Activity: How would you put this sentence from the Ontario public sector passage into Spanish: "When the economy grows, deficits take care of themselves."

Selected text:

◇ ◇ ◇ ◇ ◇ ◇ ◇

The public sector is funded by:

  • various kinds of taxes, including taxes paid by public sector workers; 
  • fees for specific services like drivers’ licences or tuition fees; and
  • profits from government enterprises like the LCBO or OLG.

4. The recession hit the economy hard. How can the private sector keep on paying for “big government?”

Some people think the private sector pays for government and gets little in return. This is not true. Without government, there would be no legal system to enforce contracts or protect the property rights that make business possible. Without government, we would never have built the public electricity, transportation, or water systems people and businesses depend on. Without government, there would be no education system to provide trained workers and no public health care to keep them healthy so they can work.

The public sector does depend on the private sector. But it’s just as true to say that the private sector depends on the public sector. You can’t have one without the other. Every country in the world that has a strong economy and a strong democracy also has a strong public sector.

5. With our budget deficit, don’t we need to get spending under control?

Spending is under control. For the last five years, Ontario has spent less compared to the size of its economy than any other province except Alberta and Saskatchewan.1  And those two provinces have huge resource-based economies compared to their small populations.

The McGuinty government inherited a $5.6 billion deficit from the previous Conservative government in 2003 and balanced the budget in 2005-06, 2006-07 and 2007-08.2  The recession of 2008-09 was a global recession caused entirely by people outside of Ontario. It was not caused by government spending here.

Much of the current deficit of $16.3 billion results from the government’s ongoing effort to fund private sector construction jobs while building infrastructure Ontario needs. In 2011, the province budgeted $12.8 billion for infrastructure. That’s a lot – about $6 billion more than the average over the last 10 years.3 That money is creating jobs, and history has shown that the surest route to pay down deficits is through job creation. When the economy grows, deficits take care of themselves.

6. Private sector workers had to cut back in the recession. Why shouldn’t public sector workers suffer, too?

The recession was bad, but the sacrifices people made were not evenly distributed. Three-quarters of Ontarians had no one in their household who lost their job or saw their working hours, pay, or benefits reduced because of the recession.4 The majority of people who were not affected were in the private sector. So if we think the cost of the recession should be shared fairly, then it’s not just public sector workers who need to contribute.

But it’s important to remember: Working people are not the problem. A much fairer approach to balancing the budget would be to stop giving away public money through corporate tax cuts and focus instead on creating good jobs for all.

7. If we pay public employees less, won’t that free up money for public services?

Wage cuts that happen at the same time as huge cuts to corporate taxes don’t do a thing to protect public services. All they do is transfer money out of the pockets of workers into the profits of corporations like the Royal Bank, Rogers, and Imperial Oil.5

In any case, the McGuinty government is aiming to cut wages at the same time as it is cutting public services and jobs. The government aims to cut close to 5,000 jobs in the Ontario Public Service alone.

◇ ◇ ◇ ◇ ◇ ◇ ◇

Excerpted data:
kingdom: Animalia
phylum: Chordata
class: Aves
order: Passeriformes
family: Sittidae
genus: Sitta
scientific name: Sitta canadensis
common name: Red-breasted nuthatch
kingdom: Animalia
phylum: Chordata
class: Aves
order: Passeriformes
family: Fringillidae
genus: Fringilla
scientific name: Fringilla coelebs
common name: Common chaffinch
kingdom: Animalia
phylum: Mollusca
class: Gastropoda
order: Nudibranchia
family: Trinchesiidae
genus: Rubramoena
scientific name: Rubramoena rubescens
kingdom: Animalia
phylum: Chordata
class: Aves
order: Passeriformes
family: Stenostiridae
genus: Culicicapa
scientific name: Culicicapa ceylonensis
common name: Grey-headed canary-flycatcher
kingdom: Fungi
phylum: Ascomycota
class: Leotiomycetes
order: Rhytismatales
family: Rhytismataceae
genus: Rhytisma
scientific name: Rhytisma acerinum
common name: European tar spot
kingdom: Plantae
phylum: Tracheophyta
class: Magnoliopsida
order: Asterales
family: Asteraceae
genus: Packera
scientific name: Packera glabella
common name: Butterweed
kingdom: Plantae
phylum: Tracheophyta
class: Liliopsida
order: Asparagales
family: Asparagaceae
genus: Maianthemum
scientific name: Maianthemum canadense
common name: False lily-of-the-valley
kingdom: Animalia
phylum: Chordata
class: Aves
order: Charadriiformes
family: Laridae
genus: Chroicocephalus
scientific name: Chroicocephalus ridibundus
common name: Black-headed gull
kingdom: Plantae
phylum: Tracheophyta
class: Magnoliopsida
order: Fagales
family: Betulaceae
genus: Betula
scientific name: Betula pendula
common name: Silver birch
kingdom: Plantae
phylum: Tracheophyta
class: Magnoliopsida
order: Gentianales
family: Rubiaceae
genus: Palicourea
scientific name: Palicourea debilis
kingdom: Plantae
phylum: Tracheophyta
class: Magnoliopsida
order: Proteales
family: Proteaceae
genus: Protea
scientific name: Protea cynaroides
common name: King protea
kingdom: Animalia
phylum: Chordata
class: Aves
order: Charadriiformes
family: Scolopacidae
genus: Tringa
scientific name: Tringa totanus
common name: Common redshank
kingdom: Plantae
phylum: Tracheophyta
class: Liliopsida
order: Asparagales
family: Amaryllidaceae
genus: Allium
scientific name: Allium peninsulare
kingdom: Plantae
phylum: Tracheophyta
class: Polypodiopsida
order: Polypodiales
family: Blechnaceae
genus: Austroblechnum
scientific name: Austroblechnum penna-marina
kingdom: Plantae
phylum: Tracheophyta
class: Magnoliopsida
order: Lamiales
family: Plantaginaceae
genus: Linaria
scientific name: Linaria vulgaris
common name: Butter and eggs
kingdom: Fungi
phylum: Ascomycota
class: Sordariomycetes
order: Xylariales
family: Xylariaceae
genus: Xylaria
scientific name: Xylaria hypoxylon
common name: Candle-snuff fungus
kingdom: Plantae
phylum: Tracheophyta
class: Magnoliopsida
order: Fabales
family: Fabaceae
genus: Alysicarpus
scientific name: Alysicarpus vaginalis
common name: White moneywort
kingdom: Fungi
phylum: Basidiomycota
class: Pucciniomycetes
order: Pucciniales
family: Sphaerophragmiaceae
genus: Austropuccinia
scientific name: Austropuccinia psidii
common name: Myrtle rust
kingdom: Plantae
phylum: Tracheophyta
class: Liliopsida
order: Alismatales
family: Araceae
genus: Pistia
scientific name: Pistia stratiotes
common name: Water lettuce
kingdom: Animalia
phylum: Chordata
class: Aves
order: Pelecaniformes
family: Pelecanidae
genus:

◇ ◇ ◇ ◇ ◇ ◇ ◇

Answer to the problem: Cuando la economía crece, los déficits se resuelven solos.